Permutation clones that preserve relations
Tim Boykett
TL;DR
The paper investigates permutation clones defined by relational constraints, i.e., relationally defined permutation clones, using Jerábek's weight-co-clone duality to connect component maps with invariant weights. It develops structural results about the lattice of relationally defined permutation clones on finite sets, showing that maximal borrow closed clones are either relationally defined or cancellatively defined, and provides a complete classification for the binary case with exactly 13 such clones. It systematically analyzes how various relational families (unary relations, equivalence relations, affine maps, central relations, and degenerate maps) shape subclones and their closures, connecting to Rosenberg’s maximal clones and the Post lattice in the binary setting. The findings reveal that many infinite clone classes collapse when viewed through the permutation-clone lens and highlight open problems, such as recognizing relations that yield trivial permutation clones. Overall, the work clarifies how relational constraints govern the structure of reversible gate systems and preserves a tight correspondence between relational clone theory and permutation clone dynamics on finite alphabets.
Abstract
Permutation clones generalise permutation groups and clone theory. We investigate permutation clones defined by relations, or equivalently, the automorphism groups of powers of relations. We find many structural results on the lattice of all relationally defined permutation clones on a finite set. We find all relationally defined permutation clones on two element set.

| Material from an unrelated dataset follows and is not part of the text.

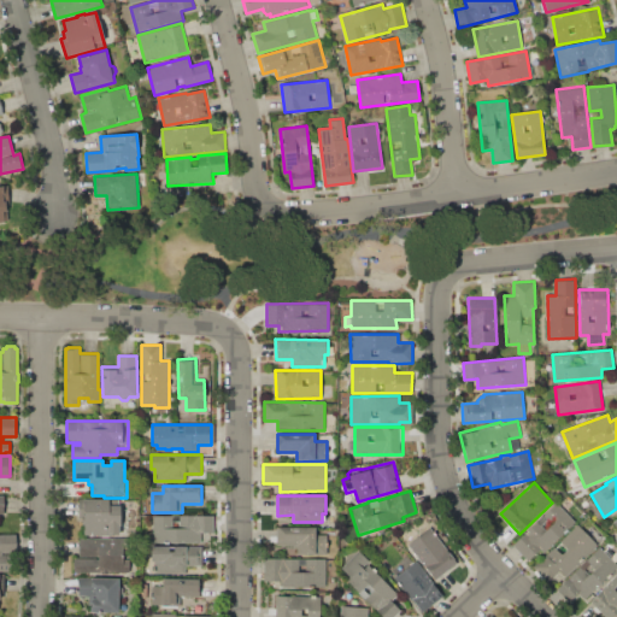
[(84,499),(118,499),(118,505),(121,505),(121,526),(119,526),(119,535),(112,535),(112,536),(99,536),(99,535),(84,535),(84,524),(82,524),(82,515),(84,515),(84,499)]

We show that all maximal borrow closed permutation clones are either relationally defined or cancellatively defined. Permutation clones generalise clones to permutations of $A^n$. Emil Jeřábek found the dual structure to be weight mappings $A^k\rightarrow M$ to a commutative monoid, generalising relations. We investigate the case when the dual object is precisely a relation, equivalently, that $M={\mathbb B}$, calling these relationally defined permutation clones. We determine the number of relationally defined permutation clones on two elements (13). We note that many infinite classes of clones collapse when looked at as permutation clones.